Si le quiet hiring peut être aliénant, il peut aussi se transformer en véritable tremplin professionnel. Tout dépend du contexte et de la manière dont il est géré. Dans une entreprise transparente et bienveillante, se voir confier de nouvelles missions peut être une chance inespérée d’acquérir de l’expérience et de prouver sa valeur. Celles et ceux qui cherchent à monter en compétences, à se challenger et à booster leur CV peuvent tirer profit de cette situation. Certaines entreprises finissent par récompenser ces efforts par une véritable promotion et un package plus attractif.

Par ailleurs, le quiet hiring peut permettre d’explorer de nouveaux rôles sans passer par un processus de recrutement fastidieux. Pour une personne souhaitant évoluer vers un autre secteur ou tester un nouveau poste, c’est une occasion en or de se faire la main et d’acquérir de l’expérience. Mais, comme toujours, tout repose sur l’équilibre. Si ces nouvelles responsabilités sont uniquement à sens unique – c’est-à-dire plus de travail et plus de stress, mais pas de reconnaissance morale ni financière – alors le quiet hiring se transforme en piège.

Comment s’en sortir ?

Difficile de refuser en bloc de nouvelles missions, surtout quand elles sont présentées comme une opportunité. Mais pour éviter d’être exploité.e, quelques stratégies s’imposent. La première et la plus essentielle consiste à fixer ses limites dès le départ. Si l’on se voit confier plus de responsabilités, il est essentiel de planifier d’emblée la durée de cette situation et les attentes de l’entreprise. S’agit-il d’un test avant une promotion ? D’un arrangement temporaire ? On pose les bonnes questions.

Ensuite, mieux vaut obtenir des garanties. On n’hésite pas à demander un mail récapitulatif ou à faire un point officiel avec son ou sa manager pour acter ces nouvelles missions. Une reconnaissance écrite évite les promesses floues et permet de revendiquer une évolution plus tard. Évidemment, tout cela est plus facile à dire qu’à faire, surtout lorsque l’on est indépendant.e par exemple.

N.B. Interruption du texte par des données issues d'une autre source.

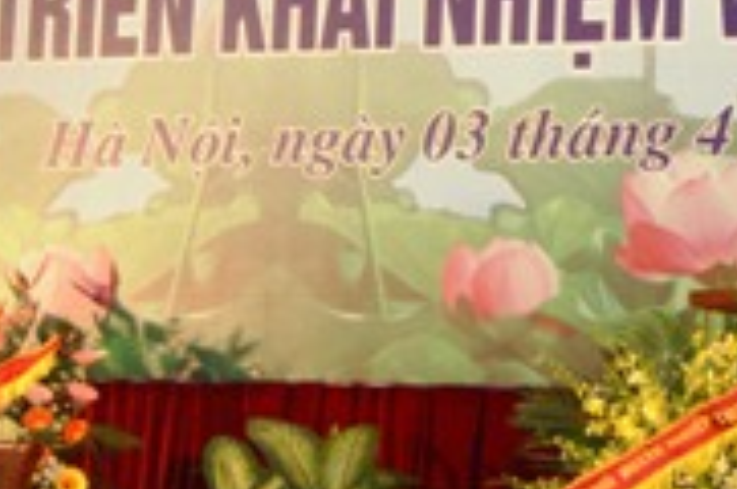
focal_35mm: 138
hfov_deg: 14.8
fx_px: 2820
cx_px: 525
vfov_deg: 9.9
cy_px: 126
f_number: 5.6
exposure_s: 1/80
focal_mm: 26
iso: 400
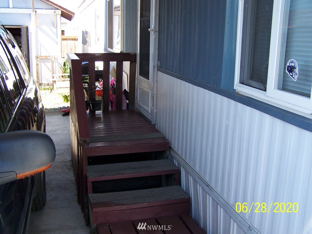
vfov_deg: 36.8
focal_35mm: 39
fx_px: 352
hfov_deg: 47.9
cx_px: 155
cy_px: 118
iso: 80
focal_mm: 6.3
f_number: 2.8
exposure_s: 1/160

On peut aussi essayer de négocier une compensation, à défaut d’une augmentation ou d’une promotion. Plus de travail signifie plus de valeur ajoutée pour l’entreprise. Demander une augmentation, une prime ou au moins des avantages concrets (formation, jours de congé supplémentaires, flexibilité accrue) semble un bon win-win.

Si la charge devient trop lourde sans contrepartie, il faut savoir dire non. Exprimer son engagement tout en mettant en avant la nécessité d’un équilibre sain demande un peu de courage, mais peut être payant si votre employeur.euse est ouvert.e à la discussion. Dans le pire des scénarios, votre entreprise profite de vous sans reconnaissance et il ne vous reste plus qu’à explorer d’autres options. Sondez le marché. D’autres employeur.euse.s pourraient reconnaître vos nouvelles compétences avec un meilleur package.

Alors, opportunité ou dérive ?

Le quiet hiring est une réalité qui touche de plus en plus de salarié.e.s, en particulier dans un contexte économique tendu où les entreprises cherchent à optimiser leurs coûts. Il peut être une véritable occasion de monter en compétences et d’évoluer, mais aussi un moyen pour les employeur.euse.s de profiter du talent de leurs employé.e.s sans les récompenser à leur juste valeur. La clé ? Rester stratégique, poser ses conditions et ne jamais perdre de vue sa propre valeur. Apprendre et progresser, c’est bien. Mais être reconnu.e à sa juste valeur, c’est mieux.